Source document -
________________________

Localization of the K(+)-Cl(-) cotransporter, KCC3, in the central and peripheral nervous systems: expression in the choroid plexus, large neurons and white matter tracts.


Na(+)-independent K(+)-Cl(-) cotransporters function in the regulation of cell volume, control of CNS excitability and epithelial ion transport. Several K(+)-Cl(-) cotransporter isoforms are expressed in the nervous system, and KCC3 in particular is expressed at significant levels in both the brain and spinal cord. The cellular localization of this transporter has, however, not been determined. In this study, we generated a polyclonal antibody against the KCC3 cotransporter in order to characterize and localize this protein in the brain. Western blot analysis of mouse kidney and brain demonstrated KCC3 proteins of different size, 150 and 170kDa, respectively; this disparity remained after deglycosylation. Northern blot confirmed the presence of two distinct forms of KCC3, KCC3a and KCC3b, generated by the inclusion of different first coding exons. KCC3a predominates in the brain, whereas KCC3b is more abundant in the kidney. Western blots with membrane protein from dissected mouse brain revealed abundant expression in all brain regions examined: the cerebral cortex, hippocampus, diencephalon, brainstem and cerebellum. The spinal cord showed the highest levels of KCC3 expression, whereas peripheral nerves did not contain immunoreactive KCC3 protein. Western blot analysis of whole brain from rats of various ages indicated increasing expression in the postnatal period, concurrent with CNS maturation and myelination. Immunofluorescence studies demonstrated strong signal in myelinated tracts of the spinal cord, consistent with individual myelin sheaths. Brain sections also showed white matter enhancement, but also cellular signal consistent with pyramidal neurons and Purkinje cells. The base of the choroid plexus epithelium was also strongly labeled. These data demonstrate the specificity and diversity of KCC3 expression in the mouse CNS.

________________________

Study material -
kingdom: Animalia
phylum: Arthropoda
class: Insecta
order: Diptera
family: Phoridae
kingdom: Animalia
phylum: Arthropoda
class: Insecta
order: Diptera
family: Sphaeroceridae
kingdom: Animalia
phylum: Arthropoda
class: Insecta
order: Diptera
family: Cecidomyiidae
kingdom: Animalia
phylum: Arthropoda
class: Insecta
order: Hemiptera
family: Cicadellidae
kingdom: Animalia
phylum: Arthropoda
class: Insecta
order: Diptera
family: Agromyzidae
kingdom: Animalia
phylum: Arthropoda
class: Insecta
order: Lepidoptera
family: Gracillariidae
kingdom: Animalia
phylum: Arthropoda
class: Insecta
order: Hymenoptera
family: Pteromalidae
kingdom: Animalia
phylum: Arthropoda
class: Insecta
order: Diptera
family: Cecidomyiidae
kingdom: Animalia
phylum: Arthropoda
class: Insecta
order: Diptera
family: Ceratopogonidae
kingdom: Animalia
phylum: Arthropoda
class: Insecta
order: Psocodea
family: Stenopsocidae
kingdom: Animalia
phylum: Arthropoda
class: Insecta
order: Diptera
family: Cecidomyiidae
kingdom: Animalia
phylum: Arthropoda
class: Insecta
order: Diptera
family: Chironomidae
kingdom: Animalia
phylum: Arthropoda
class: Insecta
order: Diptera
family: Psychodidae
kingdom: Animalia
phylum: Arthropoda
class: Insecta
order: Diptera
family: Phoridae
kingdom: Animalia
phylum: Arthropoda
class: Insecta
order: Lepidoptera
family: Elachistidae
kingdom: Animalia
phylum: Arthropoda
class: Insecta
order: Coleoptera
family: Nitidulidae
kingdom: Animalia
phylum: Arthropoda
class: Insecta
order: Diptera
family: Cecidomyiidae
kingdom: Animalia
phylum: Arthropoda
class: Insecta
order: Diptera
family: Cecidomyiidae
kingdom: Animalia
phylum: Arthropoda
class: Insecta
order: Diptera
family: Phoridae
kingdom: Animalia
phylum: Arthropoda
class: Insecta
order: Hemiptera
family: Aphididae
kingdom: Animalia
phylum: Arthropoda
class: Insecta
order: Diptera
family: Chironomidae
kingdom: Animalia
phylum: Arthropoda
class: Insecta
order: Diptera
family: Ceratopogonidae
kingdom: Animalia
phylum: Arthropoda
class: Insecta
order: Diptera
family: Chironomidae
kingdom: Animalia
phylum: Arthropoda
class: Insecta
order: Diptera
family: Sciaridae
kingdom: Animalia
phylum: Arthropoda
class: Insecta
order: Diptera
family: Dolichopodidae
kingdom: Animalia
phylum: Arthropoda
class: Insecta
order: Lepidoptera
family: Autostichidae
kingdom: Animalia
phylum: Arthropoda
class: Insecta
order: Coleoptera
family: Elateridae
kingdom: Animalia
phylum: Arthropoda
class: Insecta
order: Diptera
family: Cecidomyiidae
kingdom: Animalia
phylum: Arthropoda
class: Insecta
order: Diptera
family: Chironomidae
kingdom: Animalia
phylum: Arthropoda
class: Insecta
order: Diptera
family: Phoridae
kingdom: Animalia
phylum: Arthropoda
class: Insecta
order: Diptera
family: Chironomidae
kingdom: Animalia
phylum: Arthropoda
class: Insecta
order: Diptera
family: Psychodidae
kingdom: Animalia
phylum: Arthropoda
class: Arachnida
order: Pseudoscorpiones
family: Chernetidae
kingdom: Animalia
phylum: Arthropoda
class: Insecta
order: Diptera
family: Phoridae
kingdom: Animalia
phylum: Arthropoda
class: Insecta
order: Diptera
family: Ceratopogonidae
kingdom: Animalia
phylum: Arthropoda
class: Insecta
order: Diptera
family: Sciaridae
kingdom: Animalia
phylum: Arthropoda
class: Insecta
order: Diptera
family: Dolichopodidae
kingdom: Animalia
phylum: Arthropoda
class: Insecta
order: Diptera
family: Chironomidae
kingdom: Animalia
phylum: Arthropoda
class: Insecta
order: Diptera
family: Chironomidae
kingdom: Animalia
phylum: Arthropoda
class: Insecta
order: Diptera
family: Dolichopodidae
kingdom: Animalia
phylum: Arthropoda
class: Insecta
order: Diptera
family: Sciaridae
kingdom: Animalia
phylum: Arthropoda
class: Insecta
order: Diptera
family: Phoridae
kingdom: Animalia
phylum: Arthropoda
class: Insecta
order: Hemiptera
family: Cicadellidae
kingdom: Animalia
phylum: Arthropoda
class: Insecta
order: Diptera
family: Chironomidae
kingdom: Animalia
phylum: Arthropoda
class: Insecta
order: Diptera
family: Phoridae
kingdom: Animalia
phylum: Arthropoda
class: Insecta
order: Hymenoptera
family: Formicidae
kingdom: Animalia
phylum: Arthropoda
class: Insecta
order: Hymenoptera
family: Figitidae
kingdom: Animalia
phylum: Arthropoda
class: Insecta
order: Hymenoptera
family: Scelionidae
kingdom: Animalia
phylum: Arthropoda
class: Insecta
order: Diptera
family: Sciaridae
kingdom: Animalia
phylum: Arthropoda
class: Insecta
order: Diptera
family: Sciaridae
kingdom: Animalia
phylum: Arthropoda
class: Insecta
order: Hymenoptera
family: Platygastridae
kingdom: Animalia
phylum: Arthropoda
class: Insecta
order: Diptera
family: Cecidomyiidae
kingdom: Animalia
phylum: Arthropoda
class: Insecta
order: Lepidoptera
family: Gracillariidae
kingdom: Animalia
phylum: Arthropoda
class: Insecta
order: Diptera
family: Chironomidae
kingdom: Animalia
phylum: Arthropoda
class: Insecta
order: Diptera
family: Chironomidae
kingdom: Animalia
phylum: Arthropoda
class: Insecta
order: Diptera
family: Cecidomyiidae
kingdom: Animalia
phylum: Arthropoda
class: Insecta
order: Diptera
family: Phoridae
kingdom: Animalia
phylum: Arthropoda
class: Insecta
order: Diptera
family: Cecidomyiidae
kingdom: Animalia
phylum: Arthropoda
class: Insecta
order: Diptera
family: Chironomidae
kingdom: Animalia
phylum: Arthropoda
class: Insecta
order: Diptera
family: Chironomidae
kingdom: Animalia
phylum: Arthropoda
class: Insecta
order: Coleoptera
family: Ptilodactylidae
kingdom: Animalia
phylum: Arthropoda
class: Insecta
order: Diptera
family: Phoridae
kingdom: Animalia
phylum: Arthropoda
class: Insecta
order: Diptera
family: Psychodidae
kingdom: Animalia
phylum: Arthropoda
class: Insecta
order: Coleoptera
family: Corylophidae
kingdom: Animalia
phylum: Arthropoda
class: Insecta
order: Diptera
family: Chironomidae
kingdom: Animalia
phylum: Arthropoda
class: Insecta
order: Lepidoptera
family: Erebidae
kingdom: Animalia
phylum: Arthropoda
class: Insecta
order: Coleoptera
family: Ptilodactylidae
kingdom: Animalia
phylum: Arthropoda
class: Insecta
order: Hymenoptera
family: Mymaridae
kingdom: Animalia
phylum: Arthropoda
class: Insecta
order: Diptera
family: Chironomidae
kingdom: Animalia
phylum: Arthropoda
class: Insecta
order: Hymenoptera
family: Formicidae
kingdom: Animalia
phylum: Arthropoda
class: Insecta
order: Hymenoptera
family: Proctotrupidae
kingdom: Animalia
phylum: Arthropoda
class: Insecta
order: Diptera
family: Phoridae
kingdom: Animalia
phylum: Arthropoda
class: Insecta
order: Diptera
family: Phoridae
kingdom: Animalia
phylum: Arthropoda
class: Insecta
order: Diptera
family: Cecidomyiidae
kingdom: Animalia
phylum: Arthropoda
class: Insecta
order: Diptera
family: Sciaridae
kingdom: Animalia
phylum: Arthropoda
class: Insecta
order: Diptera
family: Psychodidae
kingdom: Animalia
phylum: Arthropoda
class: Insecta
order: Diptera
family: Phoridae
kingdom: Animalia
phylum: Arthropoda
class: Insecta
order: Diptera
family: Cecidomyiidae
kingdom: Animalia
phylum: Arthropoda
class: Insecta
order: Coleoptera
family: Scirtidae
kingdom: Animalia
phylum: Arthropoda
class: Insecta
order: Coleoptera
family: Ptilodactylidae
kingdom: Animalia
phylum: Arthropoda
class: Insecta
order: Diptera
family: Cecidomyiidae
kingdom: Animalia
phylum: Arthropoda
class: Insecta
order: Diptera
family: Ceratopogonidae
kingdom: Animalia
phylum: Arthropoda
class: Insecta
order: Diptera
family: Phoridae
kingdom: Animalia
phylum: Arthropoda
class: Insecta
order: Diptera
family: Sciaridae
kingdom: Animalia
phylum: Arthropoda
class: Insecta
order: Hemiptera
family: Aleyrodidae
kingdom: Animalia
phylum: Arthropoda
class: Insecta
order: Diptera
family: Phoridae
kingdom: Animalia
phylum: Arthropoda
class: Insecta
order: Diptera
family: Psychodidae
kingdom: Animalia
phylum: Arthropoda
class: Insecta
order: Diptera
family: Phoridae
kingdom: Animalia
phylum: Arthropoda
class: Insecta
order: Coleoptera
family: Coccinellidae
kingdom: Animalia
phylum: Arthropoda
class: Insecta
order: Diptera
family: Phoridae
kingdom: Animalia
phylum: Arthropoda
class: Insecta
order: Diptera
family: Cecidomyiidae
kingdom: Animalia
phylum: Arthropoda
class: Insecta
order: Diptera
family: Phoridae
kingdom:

________________________

Study questions -
1) Using the KCC3 abstract, decide whether each statement agrees with it: (a) KCC3a is the predominant form in the kidney; (b) peripheral nerves contained no immunoreactive KCC3 protein; (c) the size difference between kidney and brain KCC3 disappeared after deglycosylation. Answer yes or no for each and quote the words of the abstract that decide it.
2) List every brain region that the KCC3 abstract names as examined in the Western blots of membrane protein from dissected mouse brain.

Solutions by task -
1)
(a) No: "KCC3a predominates in the brain, whereas KCC3b is more abundant in the kidney."
(b) Yes: "peripheral nerves did not contain immunoreactive KCC3 protein."
(c) No: "this disparity remained after deglycosylation."

2) cerebral cortex, hippocampus, diencephalon, brainstem, cerebellum